**WORK TO COMPLETE**.
Print the text lines of every item below character for character, omitting the pictures.

========================================

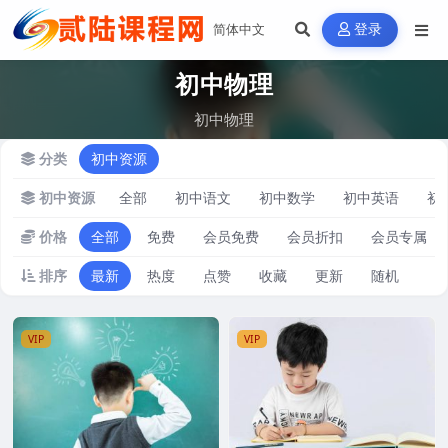
登录
初中物理
初中物理
分类
初中资源
初中资源
全部
初中语文
初中数学
初中英语
初
价格
全部
免费
会员免费
会员折扣
会员专属
排序
最新
热度
点赞
收藏
更新
随机
VIP
VIP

========================================

**RESULT BELOW**.
登录
初中物理
初中物理
分类
初中资源
初中资源
全部
初中语文
初中数学
初中英语
初
价格
全部
免费
会员免费
会员折扣
会员专属
排序
最新
热度
点赞
收藏
更新
随机
VIP
VIP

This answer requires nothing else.